Угроза в голосе отца стала почти материальной.
— Я повторю еще раз, Эмин: мне нужен внук от моей дочери.
Я сверлил отца взглядом, который он упорно не желал замечать.
— И я повторю еще раз: мне пока не нужны дети. Мы с Дианой сами решим этот вопрос. О том, чтобы сделать ее своей женой, я подумаю.
Булат замолчал. Недовольно. Наверняка жалеет, что свадьба с московскими сорвалась. Давид ведь сговорчивее будет, он на власть падок.
— Я к ней ничего не испытываю. Мне все равно, кто будет рядом с ней. Имей это в виду, когда будешь включать характер и перечить мне, Эмин.
— Это угроза?
Я смотрел на Булата и не понимал многих вещей.
Он корил себя за то, что приказал убить ее в Сибири. Жестоко расправился со своей дочерью. Вина пожирала его.
А теперь, когда его дочь вдруг оказалась жива, вернулся расчетливый и равнодушный Булат. Даже ударил ее.
— Кроме голубых глаз в ней ничего любимого, — продолжал Булат.

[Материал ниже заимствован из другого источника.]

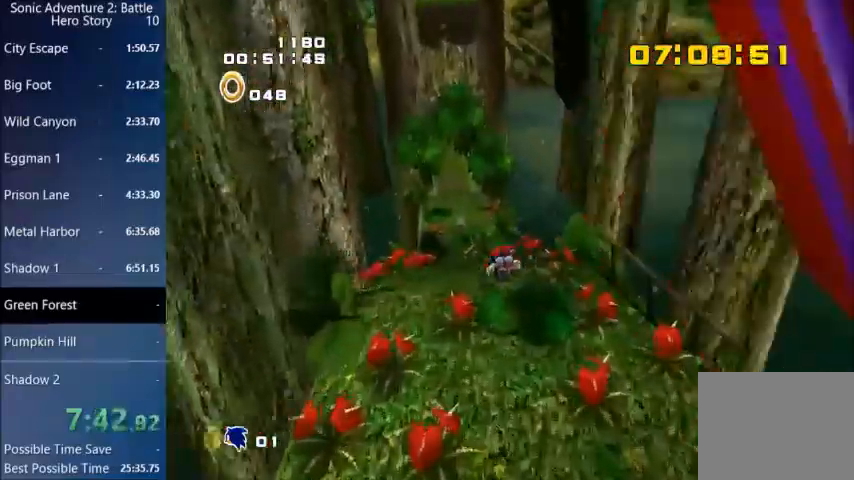
{"buttons": [], "left_stick": "up", "right_stick": "center", "events": [[234, "CIRCLE", "down"], [334, "CIRCLE", "up"]]}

— Брови твои. Не такие широкие, но твои. Волосы черные, густые. Объясни, отец. Что в ней не так?
— В тебе больше моего, чем в собственной родной дочери.
Встречаемся взглядами. В его руке бокал виски.
— За тебя, сын, — салютует мне.
— И как давно ты знаешь, что мы не родные?
— Дольше тебя.
Замолкаем ненадолго.
— Верни ей настоящее имя. Что за имя ты ей купил — Дана? — морщится отец, — Шах Диана Булатовна будет. Фамилию при браке не придется менять. Раз уж тебе досталась девочка…
В кармане сжимаю пистолет. Готовый ко всему, как меня учили.
— Объясни мне кое-что: я жив, и странно то, что ты не пытаешься избавиться от меня. Но Диану ты хотел убить, потому что считал ее не своей дочерью. Объясни.
— Диана была местью Анне. За неверность. За предательство. За убитого ребенка, как я думал все двадцать лет. Но самое главное: Диана была плодом любви любимой женщины. Это разные вещи, Эмин.
— А я — от нелюбимой? Есть разница? Ты псих, отец.
Анархиста прозвище давно не задевает.
Он усмехается.
— Главы мафии, расправляясь с врагами, забирали их детей себе и воспитывали их, как своих. И власть передавали им. И всю любовь. Это были родные дети. А стоило любимой женщине предать мафию, как она и ее отпрыски становились предателями. Придет время, и ты поймешь.